Mengapa SALIB itu harus berwarna merah? Apakah akan terjadi
peetumpahan darah dalam serangan Minggu pagi, 7 Desember 1975?" Apakah
akan banyak prajurit yang harus gugur ketika diterjunkan di atas Kota
Dili? Sejumlah pertanyaan terus bermunculan di benak sang perwira
berbadan gempal di pojok ruangan, setelah melihat tanda terakhir yang
dibubuhkan Sang Jenderal di tengah-tengah peta Kota Dili?
Bulu
kuduk perwira itu berdiri membayangkan pertumpahan darah dalam
rencana Operasi Seroja atas wilayah Timor Portugis. Ada perasaan tidak
enak yang dirasakan dalam hati kecilnya. Gambar-gambar di depan
mengarahkannya kepada penggalan-penggalan mimpinya beberapa hari yang
lalu, yang menurutnya sangat aneh. Ya, mimpi yang aneh.

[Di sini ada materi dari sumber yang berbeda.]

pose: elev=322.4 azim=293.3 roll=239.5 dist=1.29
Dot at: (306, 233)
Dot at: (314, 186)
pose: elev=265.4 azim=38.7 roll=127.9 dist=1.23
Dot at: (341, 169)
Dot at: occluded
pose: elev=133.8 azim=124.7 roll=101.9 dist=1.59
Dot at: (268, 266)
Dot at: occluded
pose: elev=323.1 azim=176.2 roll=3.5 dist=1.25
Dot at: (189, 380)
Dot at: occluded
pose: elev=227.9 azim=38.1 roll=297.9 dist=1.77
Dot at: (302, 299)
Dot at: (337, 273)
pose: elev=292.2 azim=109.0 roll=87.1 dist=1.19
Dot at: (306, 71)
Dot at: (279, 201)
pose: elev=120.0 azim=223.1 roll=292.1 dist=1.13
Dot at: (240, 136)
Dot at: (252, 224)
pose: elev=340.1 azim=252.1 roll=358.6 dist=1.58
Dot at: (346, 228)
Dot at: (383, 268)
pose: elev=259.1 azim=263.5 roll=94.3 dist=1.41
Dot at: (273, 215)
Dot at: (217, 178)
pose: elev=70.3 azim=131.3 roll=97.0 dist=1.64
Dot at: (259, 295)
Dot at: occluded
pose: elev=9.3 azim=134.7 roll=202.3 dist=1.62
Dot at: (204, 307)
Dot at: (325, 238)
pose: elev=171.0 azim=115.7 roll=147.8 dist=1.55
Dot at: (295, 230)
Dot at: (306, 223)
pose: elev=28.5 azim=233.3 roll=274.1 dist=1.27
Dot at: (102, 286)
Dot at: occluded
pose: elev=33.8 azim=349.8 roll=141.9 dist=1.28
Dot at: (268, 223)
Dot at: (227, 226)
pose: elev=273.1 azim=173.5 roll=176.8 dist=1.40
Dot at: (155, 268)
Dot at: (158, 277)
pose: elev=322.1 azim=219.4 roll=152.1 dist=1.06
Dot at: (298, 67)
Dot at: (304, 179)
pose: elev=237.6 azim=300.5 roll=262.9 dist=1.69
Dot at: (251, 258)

OPERASI PENYELAMATAN PANGERAN MATAHARI UNTUK MENDUDUKI KURSI ANAK DAUD. Mimpinya beberapa hari yang lalu jika dirangkai akan menghasilkan isu ini. OPERASI PENYELAMATAN PANGERAN MATAHARI UNTUK MENDUDUKI KURSI ANAK DAUD.
Perwira
itu mencoba menghubung-hubungkan simbol-simbol yang tertera di peta
Kota Dili dan isu-isu yang bermunculan dalam mimpinya dan berharap
menemukan satu artikulasi yang bermakna. Di tengah-tengah lamunannya,
tiba-tiba terdengar suara Sang Jenderal memecahkan kesunyian ruangan
yang full AC.
"OPERASI
SEROJA YANG SUDAH PASTI AKAN KITA LAKUKAN TEPAT MINGGU PAGI, TANGGAL 7
DESEMEBR 1975, DENGAN MENGANGKUT PASUKAN DARI LAPANGAN TERBANG MADIUN
DAN MENERJUKANNYA DARI ATAS KOTA DILI ADALAH SEBUAH OPERASI UNTUK
MENYELAMATKAN PANGERAN MATAHARI. DAN PANGERAN MATAHARI ADA HUBUNGANNYA
DENGAN HUKUM TAURAT. MAKA JANGAN PERNAH MERASA BERSALAH, APALAGI
MERASA BERDOSA, ATAS APAPUN YANG TERJADI. KARENA MISI OPERASI INI
UNTUK TUJUAN-TUJUAN MULIA. DAN SUDAH PASTI KORBAN AKAN BERJATUHAN. DAN
INI LUMRAH TERJADI DALAM OPERASI MILITER DI BELAHAN BUMI MANAPUN".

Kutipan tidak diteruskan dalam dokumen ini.